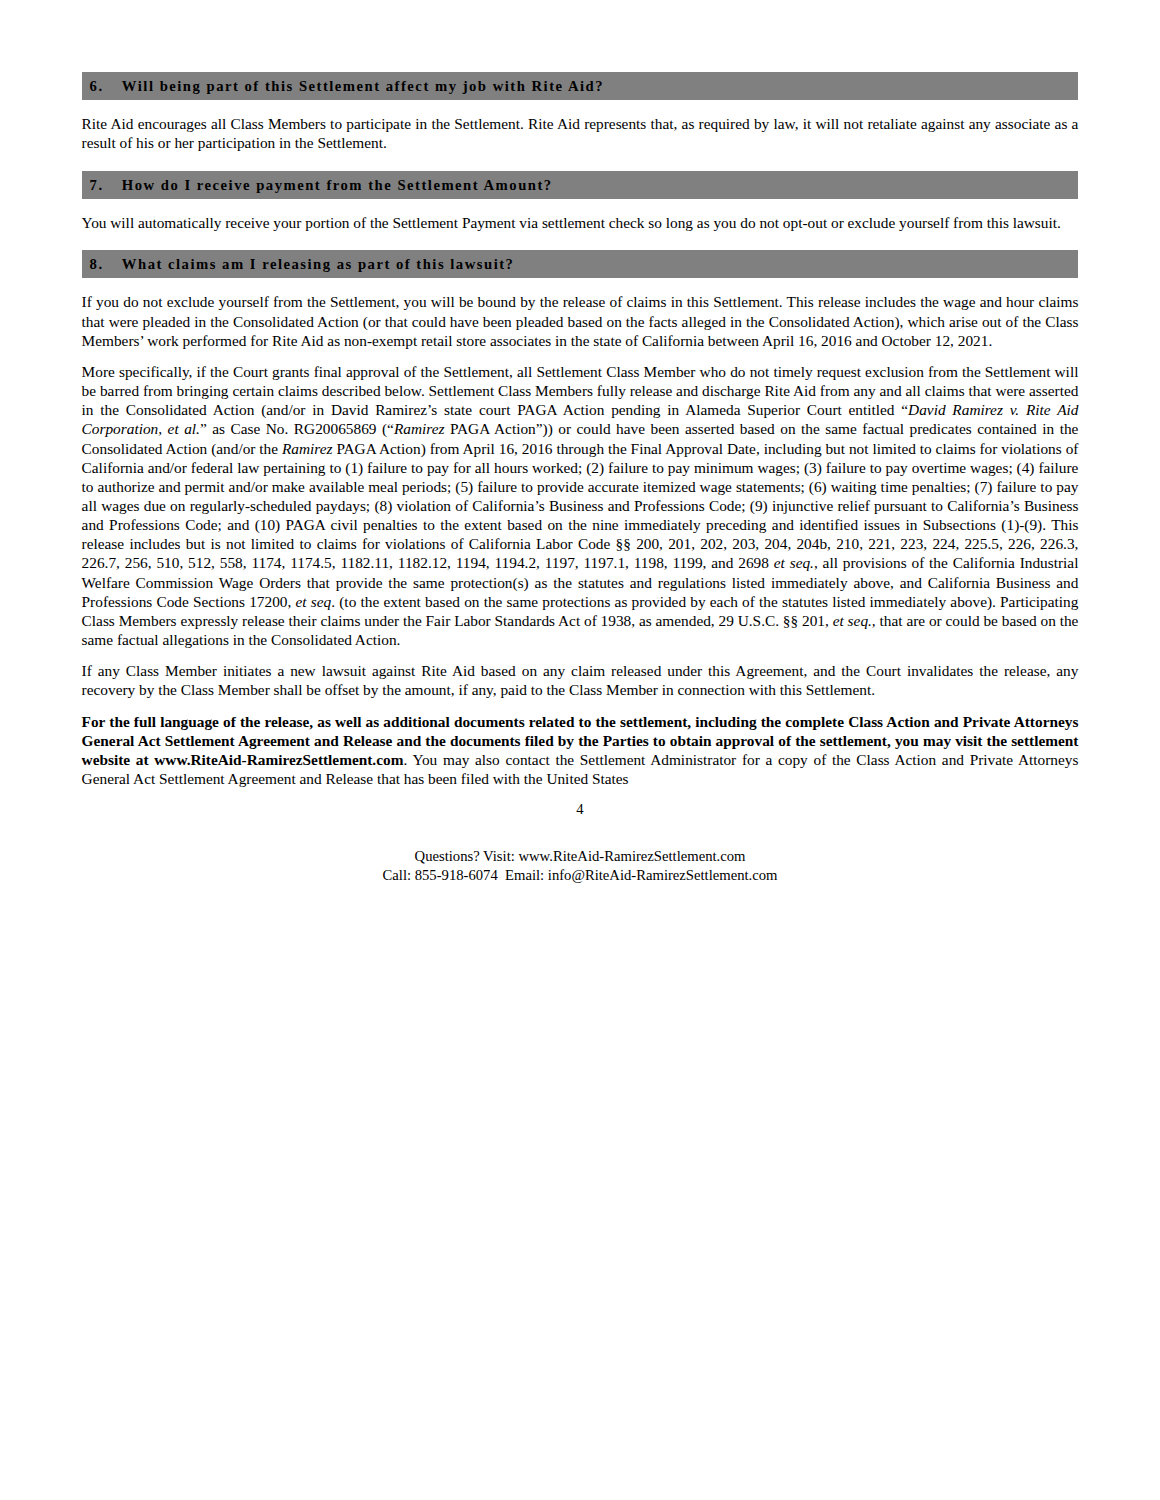6. Will being part of this Settlement affect my job with Rite Aid?
Rite Aid encourages all Class Members to participate in the Settlement. Rite Aid represents that, as required by law, it will not retaliate against any associate as a result of his or her participation in the Settlement.
7. How do I receive payment from the Settlement Amount?
You will automatically receive your portion of the Settlement Payment via settlement check so long as you do not opt-out or exclude yourself from this lawsuit.
8. What claims am I releasing as part of this lawsuit?
If you do not exclude yourself from the Settlement, you will be bound by the release of claims in this Settlement. This release includes the wage and hour claims that were pleaded in the Consolidated Action (or that could have been pleaded based on the facts alleged in the Consolidated Action), which arise out of the Class Members’ work performed for Rite Aid as non-exempt retail store associates in the state of California between April 16, 2016 and October 12, 2021.
More specifically, if the Court grants final approval of the Settlement, all Settlement Class Member who do not timely request exclusion from the Settlement will be barred from bringing certain claims described below. Settlement Class Members fully release and discharge Rite Aid from any and all claims that were asserted in the Consolidated Action (and/or in David Ramirez’s state court PAGA Action pending in Alameda Superior Court entitled “David Ramirez v. Rite Aid Corporation, et al.” as Case No. RG20065869 (“Ramirez PAGA Action”)) or could have been asserted based on the same factual predicates contained in the Consolidated Action (and/or the Ramirez PAGA Action) from April 16, 2016 through the Final Approval Date, including but not limited to claims for violations of California and/or federal law pertaining to (1) failure to pay for all hours worked; (2) failure to pay minimum wages; (3) failure to pay overtime wages; (4) failure to authorize and permit and/or make available meal periods; (5) failure to provide accurate itemized wage statements; (6) waiting time penalties; (7) failure to pay all wages due on regularly-scheduled paydays; (8) violation of California’s Business and Professions Code; (9) injunctive relief pursuant to California’s Business and Professions Code; and (10) PAGA civil penalties to the extent based on the nine immediately preceding and identified issues in Subsections (1)-(9). This release includes but is not limited to claims for violations of California Labor Code §§ 200, 201, 202, 203, 204, 204b, 210, 221, 223, 224, 225.5, 226, 226.3, 226.7, 256, 510, 512, 558, 1174, 1174.5, 1182.11, 1182.12, 1194, 1194.2, 1197, 1197.1, 1198, 1199, and 2698 et seq., all provisions of the California Industrial Welfare Commission Wage Orders that provide the same protection(s) as the statutes and regulations listed immediately above, and California Business and Professions Code Sections 17200, et seq. (to the extent based on the same protections as provided by each of the statutes listed immediately above). Participating Class Members expressly release their claims under the Fair Labor Standards Act of 1938, as amended, 29 U.S.C. §§ 201, et seq., that are or could be based on the same factual allegations in the Consolidated Action.
If any Class Member initiates a new lawsuit against Rite Aid based on any claim released under this Agreement, and the Court invalidates the release, any recovery by the Class Member shall be offset by the amount, if any, paid to the Class Member in connection with this Settlement.
For the full language of the release, as well as additional documents related to the settlement, including the complete Class Action and Private Attorneys General Act Settlement Agreement and Release and the documents filed by the Parties to obtain approval of the settlement, you may visit the settlement website at www.RiteAid-RamirezSettlement.com. You may also contact the Settlement Administrator for a copy of the Class Action and Private Attorneys General Act Settlement Agreement and Release that has been filed with the United States
4
Questions? Visit: www.RiteAid-RamirezSettlement.com
Call: 855-918-6074 Email: info@RiteAid-RamirezSettlement.com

•••••

Repeat only the lines from the one holding "Questions? Visit: www.RiteAid-RamirezSettlement.com" through the last line of the data.

Questions? Visit: www.RiteAid-RamirezSettlement.com
Call: 855-918-6074 Email: info@RiteAid-RamirezSettlement.com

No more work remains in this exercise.